Skip to content
fandom

BFS full-wiki crawl

Use allpages and page together to reconstruct an entire wiki without missing any page.

allpages streams every page stub in namespace 0 from the MediaWiki allpages API. Combined with page, it gives you a two-step pipeline to fetch every article in a wiki with complete structured content: wikitext, infobox, categories, and the full link graph.

Step 1: seed

allpages enumerates every page ID and title without fetching content:

fandom --wiki starwars allpages -o jsonl > stubs.jsonl
wc -l stubs.jsonl          # how many pages the wiki has
jq .title stubs.jsonl | head -20

Each stub has id, ns, title, and url. Without --limit the command paginates to completion automatically.

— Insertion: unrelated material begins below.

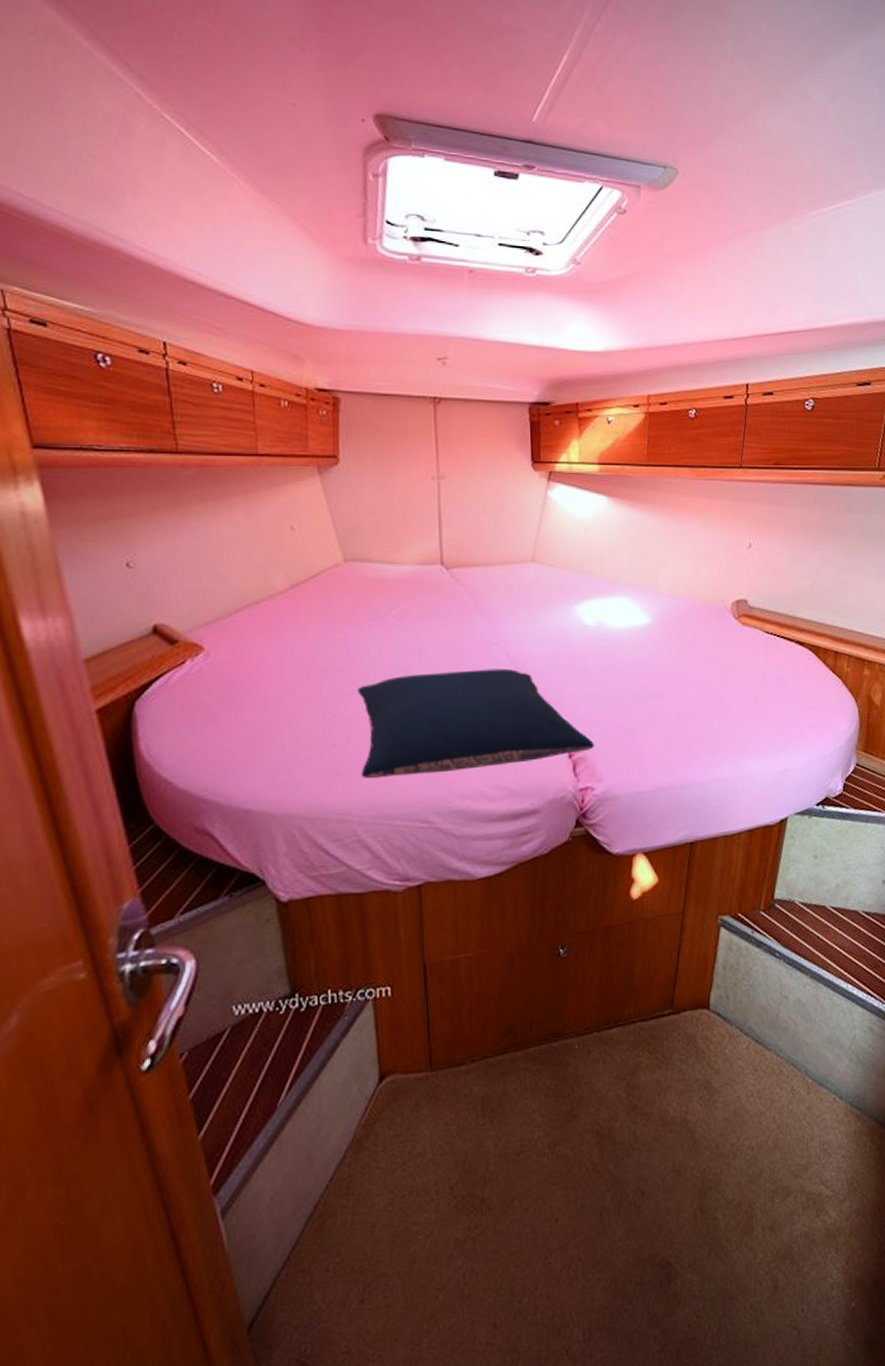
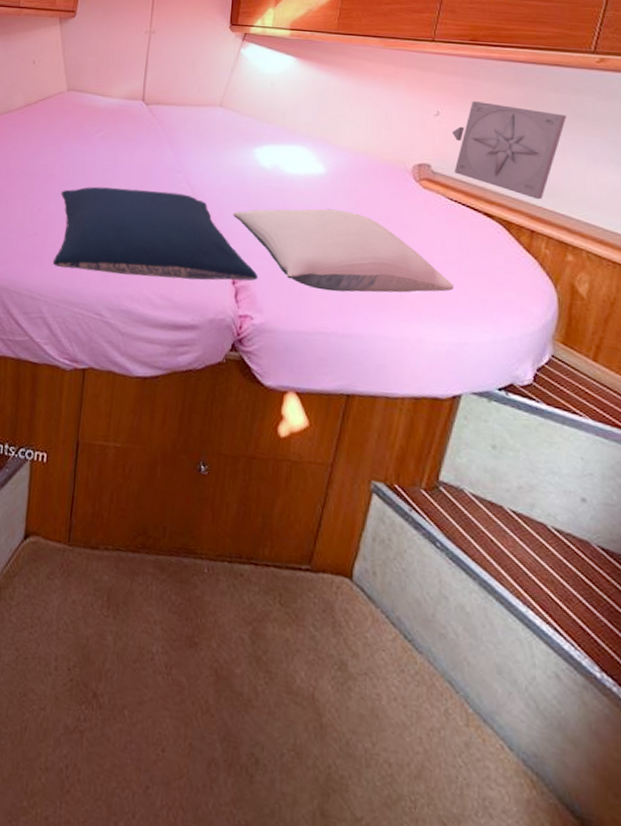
pillow: none [561,660,776,746] -> present [233,208,455,293]
compass: none [764,529,859,621] -> present [452,101,566,200]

For a very large wiki, add --delay 1s to be polite:

fandom --wiki starwars allpages --delay 1s -o jsonl > stubs.jsonl

Resume a partial run with --continue:

# The last line of a previous run tells you where to continue.
# Pass that token:
fandom --wiki starwars allpages --continue "Lightsaber" -o jsonl >> stubs.jsonl

Step 2: crawl

Pipe the title list into page calls to fetch full content for each article:

jq -r .title stubs.jsonl \
  | while read title; do
      fandom --wiki starwars page "$title" --no-wikitext -q -o jsonl
    done > articles.jsonl

--no-wikitext drops the raw wikitext (you still get plain_text, infobox_fields, categories, and internal_links). -q suppresses progress output so only JSONL goes to stdout.

Process the results

Once you have articles.jsonl, every standard JSON tool works:

# Word count distribution
jq .word_count articles.jsonl | sort -n | uniq -c

# All unique categories across the wiki
jq '.categories[]' articles.jsonl | sort -u

# Pages with an infobox
jq 'select(.infobox_fields != null) | .title' articles.jsonl

# Pages that link to "Death Star"
jq 'select(.internal_links[] | contains("Death Star")) | .title' articles.jsonl

# Redirect pages
jq 'select(.is_redirect) | .title' articles.jsonl

The internal_links field in each page response is the outlink graph for that page. Use it to do a proper BFS from a starting article rather than a full wiki sweep:

# Fetch one article and extract its links
fandom --wiki starwars page "Death Star" -o json \
  | jq -r '.internal_links[]' > queue.txt

# Process the queue, adding new links as you go
while read -r title; do
  fandom --wiki starwars page "$title" --no-wikitext -q -o jsonl \
    | tee -a visited.jsonl \
    | jq -r '.internal_links[]' >> queue.txt
done < queue.txt

For a real BFS crawler, track visited pages to avoid cycles.

Tips

  • Set --delay 1s for long runs on large wikis to stay within Fandom's rate limits.
  • Use -q to suppress progress on stderr so only JSONL goes to stdout.
  • The allpages output is stable across runs for any given wiki snapshot; you can diff two snapshots to find new or deleted pages.
  • Redirect pages (is_redirect: true) are included in allpages output. Filter them out with jq 'select(.is_redirect == false)' after running page.